### BRIEF 1
Answer these questions from the email reply below:
(a) What date and time does the header give?
(b) In what language is XSL written?
(c) Which two output formats does Didier ask whether any XSL processor produces?

───── GIVEN PASSAGE ─────

Subject: Re: Announcement
From: Chris Lilley <chris@xxxxxx>
Date: Thu, 28 Jan 1999 22:02:39 +0100


Didier PH Martin wrote:
> 
> Hi Chris,

> Thread 2 -----------
> Didier wrote:
> > Jade engine will process the XML document with DSSSL styles. We followed
> the
> > latest W3 recommendations about style sheets PI but got to add a new
> > property because, the actual spec is limited to HTML display
> 
> Chris replied:
> erm .. no, it isn't restricted to HTML; in fact it says nothing about
> HTML at all.
> 
> Reply ------------
> If it is not restricted to html you then have to notify the XSL engine with
> an other way than the PI, for example a command line (and a command line is
> user friendly doesn't it? :-) 

We seem to be talking entirely at cross purposes here.

The PI is in the xml document. It points to a stylesheet, either CSS or
XSL. CSS is written in CSS syntax and XSL is written in XML. And lets
assume that the intent is to proiduce a rendered form of the document,
rather than to transform it into another stored document. HTML comes in
where, exactly? Not only is it not restricted to HTML, HTML is not
involved at any stage at all.


> So, the actual scheme for sytlesheet PI is
> that the output is not selected and therefore implicitly stated to html

Its this bit about HTML I don't understand.

> if I
> look at the actual implementations. Do you know one XSL processor who does
> output in rtf or tex?

───── ENTRIES SHOWN ─────

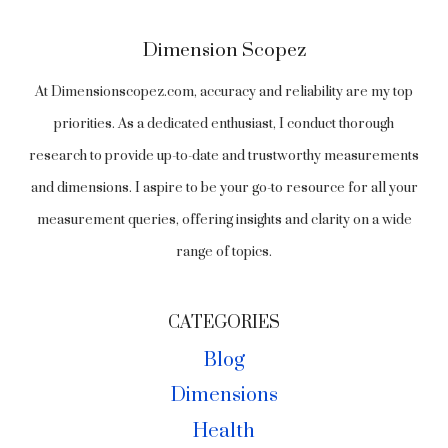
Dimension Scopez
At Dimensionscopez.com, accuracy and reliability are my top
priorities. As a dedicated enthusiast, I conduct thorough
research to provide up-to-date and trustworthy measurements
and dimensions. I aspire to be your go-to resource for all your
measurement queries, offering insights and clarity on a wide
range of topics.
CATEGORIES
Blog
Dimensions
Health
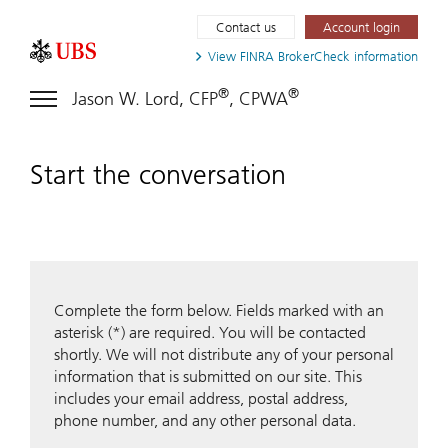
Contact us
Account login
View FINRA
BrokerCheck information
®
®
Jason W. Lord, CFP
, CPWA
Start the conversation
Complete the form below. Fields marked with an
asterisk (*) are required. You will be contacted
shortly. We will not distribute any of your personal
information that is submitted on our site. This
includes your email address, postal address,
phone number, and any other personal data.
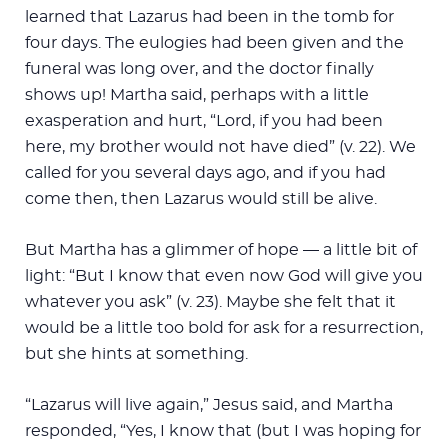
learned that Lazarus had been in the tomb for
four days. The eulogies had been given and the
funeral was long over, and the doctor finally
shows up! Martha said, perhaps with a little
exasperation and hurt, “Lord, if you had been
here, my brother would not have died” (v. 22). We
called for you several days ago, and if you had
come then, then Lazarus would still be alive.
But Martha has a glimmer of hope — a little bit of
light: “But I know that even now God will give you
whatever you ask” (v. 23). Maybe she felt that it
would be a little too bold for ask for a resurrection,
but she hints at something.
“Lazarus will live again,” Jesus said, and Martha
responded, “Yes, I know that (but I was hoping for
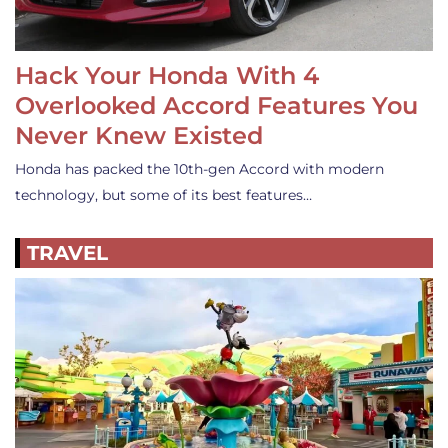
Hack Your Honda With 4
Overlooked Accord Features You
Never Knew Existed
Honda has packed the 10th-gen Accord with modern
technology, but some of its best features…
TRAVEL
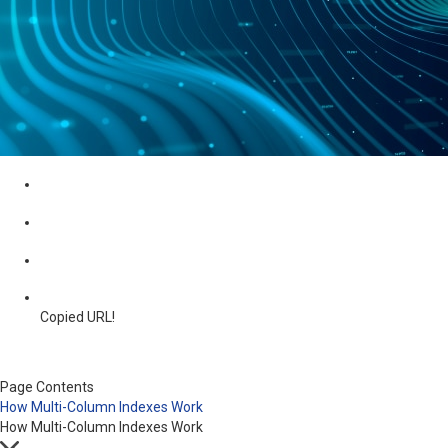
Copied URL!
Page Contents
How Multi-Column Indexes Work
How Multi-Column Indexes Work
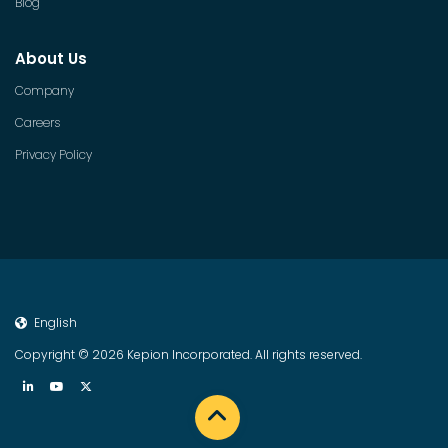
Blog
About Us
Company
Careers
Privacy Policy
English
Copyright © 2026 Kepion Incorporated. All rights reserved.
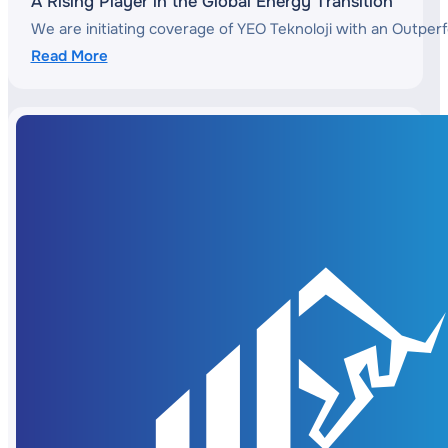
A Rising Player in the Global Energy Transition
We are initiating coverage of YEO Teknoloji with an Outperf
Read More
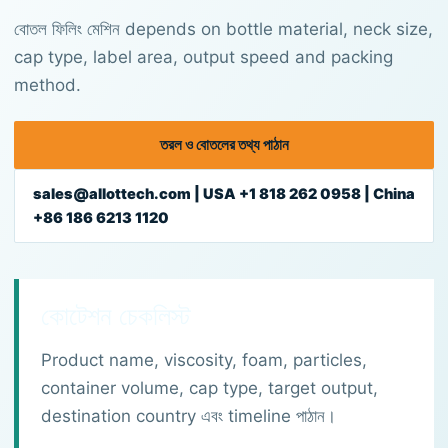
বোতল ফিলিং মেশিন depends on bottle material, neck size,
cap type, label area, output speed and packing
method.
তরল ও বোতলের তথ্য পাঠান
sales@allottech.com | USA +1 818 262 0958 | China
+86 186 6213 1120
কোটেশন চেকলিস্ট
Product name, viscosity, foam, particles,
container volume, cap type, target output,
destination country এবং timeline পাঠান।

─────

### BRIEF 2
Pull out every line of the records above that contains the word "know".

### ANSWER SPACE 1
(a) Thu, 28 Jan 1999 22:02:39 +0100
(b) XML
(c) RTF and TeX

### ANSWER SPACE 2
light: “But I know that even now God will give you
responded, “Yes, I know that (but I was hoping for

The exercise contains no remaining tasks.